**What you have to do:** What lines in the following entries hold the word "SQUARE"? Copy each one.

Stored items from a collection
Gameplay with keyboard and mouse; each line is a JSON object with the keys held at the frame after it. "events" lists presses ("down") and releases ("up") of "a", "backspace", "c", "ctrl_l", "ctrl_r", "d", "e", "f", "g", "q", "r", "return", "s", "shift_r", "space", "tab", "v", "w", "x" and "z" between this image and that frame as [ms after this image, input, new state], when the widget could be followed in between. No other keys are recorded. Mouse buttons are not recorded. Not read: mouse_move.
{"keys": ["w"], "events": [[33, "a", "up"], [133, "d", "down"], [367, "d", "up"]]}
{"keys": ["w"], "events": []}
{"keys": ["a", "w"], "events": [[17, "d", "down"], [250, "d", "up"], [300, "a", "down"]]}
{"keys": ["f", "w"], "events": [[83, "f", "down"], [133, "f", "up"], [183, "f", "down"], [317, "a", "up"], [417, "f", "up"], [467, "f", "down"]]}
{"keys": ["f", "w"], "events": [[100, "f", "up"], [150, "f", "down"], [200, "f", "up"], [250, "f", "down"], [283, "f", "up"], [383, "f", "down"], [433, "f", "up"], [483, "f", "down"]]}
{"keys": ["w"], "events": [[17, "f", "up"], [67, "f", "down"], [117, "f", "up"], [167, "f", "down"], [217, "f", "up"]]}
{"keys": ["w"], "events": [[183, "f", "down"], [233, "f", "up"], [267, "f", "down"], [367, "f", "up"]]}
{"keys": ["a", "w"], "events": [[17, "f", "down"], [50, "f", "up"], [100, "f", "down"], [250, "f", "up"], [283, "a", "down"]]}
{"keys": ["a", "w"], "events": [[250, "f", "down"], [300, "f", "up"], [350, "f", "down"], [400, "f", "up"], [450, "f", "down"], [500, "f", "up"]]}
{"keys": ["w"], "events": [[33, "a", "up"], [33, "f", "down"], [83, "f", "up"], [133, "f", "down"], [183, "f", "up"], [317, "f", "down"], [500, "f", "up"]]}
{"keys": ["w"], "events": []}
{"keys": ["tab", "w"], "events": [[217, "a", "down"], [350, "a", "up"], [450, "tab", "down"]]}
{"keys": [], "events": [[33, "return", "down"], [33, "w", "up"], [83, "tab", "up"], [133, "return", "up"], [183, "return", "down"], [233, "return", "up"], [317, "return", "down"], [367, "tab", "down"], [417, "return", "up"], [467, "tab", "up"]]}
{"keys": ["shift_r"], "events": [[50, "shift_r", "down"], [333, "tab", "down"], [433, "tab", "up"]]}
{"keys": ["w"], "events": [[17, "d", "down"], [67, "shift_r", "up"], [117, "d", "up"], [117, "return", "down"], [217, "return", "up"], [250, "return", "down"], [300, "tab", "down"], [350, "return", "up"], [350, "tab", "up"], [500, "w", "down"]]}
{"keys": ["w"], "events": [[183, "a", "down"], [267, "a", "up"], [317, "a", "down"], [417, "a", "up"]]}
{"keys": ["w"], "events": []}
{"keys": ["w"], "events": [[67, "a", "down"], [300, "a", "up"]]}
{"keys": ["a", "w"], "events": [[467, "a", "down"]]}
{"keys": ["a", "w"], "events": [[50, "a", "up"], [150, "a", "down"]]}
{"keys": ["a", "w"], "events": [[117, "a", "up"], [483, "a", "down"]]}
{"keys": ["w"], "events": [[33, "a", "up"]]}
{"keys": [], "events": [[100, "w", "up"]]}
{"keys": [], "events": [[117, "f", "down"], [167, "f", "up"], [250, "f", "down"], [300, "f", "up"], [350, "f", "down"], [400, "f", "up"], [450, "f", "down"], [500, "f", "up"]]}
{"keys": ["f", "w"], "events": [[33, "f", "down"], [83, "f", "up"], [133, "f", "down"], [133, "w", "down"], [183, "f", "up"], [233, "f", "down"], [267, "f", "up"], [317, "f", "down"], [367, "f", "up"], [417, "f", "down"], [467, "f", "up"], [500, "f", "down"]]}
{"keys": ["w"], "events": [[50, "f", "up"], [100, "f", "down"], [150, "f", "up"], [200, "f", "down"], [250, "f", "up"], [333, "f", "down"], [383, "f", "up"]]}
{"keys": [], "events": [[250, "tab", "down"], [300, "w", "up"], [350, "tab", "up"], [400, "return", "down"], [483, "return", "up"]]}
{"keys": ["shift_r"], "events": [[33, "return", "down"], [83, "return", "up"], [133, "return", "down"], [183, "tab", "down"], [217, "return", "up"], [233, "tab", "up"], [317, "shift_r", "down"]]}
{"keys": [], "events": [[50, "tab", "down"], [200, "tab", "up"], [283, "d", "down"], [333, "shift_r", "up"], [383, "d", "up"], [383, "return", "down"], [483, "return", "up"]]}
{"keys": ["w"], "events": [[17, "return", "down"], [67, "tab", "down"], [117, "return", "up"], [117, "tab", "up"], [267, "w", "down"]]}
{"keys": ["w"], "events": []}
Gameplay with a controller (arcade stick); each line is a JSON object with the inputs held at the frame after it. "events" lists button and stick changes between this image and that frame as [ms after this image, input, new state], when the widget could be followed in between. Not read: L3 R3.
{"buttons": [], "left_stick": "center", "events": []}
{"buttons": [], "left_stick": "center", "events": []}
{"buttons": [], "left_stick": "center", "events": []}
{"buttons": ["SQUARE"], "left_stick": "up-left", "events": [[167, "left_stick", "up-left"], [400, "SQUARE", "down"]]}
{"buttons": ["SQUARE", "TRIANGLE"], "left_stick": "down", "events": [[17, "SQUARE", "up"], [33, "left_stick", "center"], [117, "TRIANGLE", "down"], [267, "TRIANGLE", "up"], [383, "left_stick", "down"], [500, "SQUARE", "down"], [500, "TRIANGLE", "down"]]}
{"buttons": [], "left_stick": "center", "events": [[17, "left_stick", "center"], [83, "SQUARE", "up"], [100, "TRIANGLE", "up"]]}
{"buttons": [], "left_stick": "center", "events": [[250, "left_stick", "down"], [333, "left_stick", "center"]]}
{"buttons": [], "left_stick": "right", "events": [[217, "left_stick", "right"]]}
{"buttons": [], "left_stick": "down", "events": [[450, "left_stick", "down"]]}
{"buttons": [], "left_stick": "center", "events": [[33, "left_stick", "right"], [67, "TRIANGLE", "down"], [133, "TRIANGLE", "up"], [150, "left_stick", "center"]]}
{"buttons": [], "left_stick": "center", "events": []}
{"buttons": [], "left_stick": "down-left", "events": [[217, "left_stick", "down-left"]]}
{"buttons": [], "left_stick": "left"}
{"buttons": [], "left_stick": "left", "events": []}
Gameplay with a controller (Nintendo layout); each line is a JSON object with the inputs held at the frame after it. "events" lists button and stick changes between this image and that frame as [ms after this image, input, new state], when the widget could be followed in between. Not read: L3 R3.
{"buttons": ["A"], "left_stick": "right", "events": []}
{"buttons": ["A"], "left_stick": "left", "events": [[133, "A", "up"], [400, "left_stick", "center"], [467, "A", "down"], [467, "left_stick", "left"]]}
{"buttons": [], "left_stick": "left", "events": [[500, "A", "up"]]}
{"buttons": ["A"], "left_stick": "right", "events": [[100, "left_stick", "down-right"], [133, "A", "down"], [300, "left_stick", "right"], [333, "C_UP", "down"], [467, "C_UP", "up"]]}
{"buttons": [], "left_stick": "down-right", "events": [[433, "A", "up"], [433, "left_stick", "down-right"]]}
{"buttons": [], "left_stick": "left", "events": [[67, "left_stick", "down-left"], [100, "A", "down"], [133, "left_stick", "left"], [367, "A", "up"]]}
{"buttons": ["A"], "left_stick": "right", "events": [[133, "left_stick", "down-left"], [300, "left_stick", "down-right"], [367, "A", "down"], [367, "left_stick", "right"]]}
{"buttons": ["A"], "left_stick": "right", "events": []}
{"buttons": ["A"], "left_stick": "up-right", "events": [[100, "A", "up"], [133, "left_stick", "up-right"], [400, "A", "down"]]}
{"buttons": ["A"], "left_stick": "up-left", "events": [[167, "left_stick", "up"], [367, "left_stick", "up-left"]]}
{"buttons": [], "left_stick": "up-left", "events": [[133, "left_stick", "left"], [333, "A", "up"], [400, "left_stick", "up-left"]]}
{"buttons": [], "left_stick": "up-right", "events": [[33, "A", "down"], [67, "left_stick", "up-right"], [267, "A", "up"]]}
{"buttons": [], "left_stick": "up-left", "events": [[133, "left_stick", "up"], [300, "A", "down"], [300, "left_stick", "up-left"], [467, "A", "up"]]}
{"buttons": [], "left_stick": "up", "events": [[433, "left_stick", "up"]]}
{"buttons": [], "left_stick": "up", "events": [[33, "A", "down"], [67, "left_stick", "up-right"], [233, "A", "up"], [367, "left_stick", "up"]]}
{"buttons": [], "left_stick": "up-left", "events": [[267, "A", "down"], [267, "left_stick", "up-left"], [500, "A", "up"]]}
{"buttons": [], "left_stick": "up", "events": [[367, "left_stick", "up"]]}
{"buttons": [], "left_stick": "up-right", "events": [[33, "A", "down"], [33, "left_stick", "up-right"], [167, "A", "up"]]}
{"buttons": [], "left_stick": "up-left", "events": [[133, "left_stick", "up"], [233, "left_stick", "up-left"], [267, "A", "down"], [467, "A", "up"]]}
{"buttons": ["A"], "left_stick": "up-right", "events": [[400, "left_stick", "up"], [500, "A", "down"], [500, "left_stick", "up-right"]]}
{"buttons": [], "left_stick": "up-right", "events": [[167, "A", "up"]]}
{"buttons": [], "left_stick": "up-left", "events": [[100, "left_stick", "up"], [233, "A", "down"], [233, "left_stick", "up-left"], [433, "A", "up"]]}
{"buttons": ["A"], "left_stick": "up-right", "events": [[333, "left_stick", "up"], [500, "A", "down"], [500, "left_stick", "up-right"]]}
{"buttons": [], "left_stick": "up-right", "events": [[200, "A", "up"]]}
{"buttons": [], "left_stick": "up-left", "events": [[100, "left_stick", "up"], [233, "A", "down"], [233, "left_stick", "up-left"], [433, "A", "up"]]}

**Answer section:**
{"buttons": ["SQUARE"], "left_stick": "up-left", "events": [[167, "left_stick", "up-left"], [400, "SQUARE", "down"]]}
{"buttons": ["SQUARE", "TRIANGLE"], "left_stick": "down", "events": [[17, "SQUARE", "up"], [33, "left_stick", "center"], [117, "TRIANGLE", "down"], [267, "TRIANGLE", "up"], [383, "left_stick", "down"], [500, "SQUARE", "down"], [500, "TRIANGLE", "down"]]}
{"buttons": [], "left_stick": "center", "events": [[17, "left_stick", "center"], [83, "SQUARE", "up"], [100, "TRIANGLE", "up"]]}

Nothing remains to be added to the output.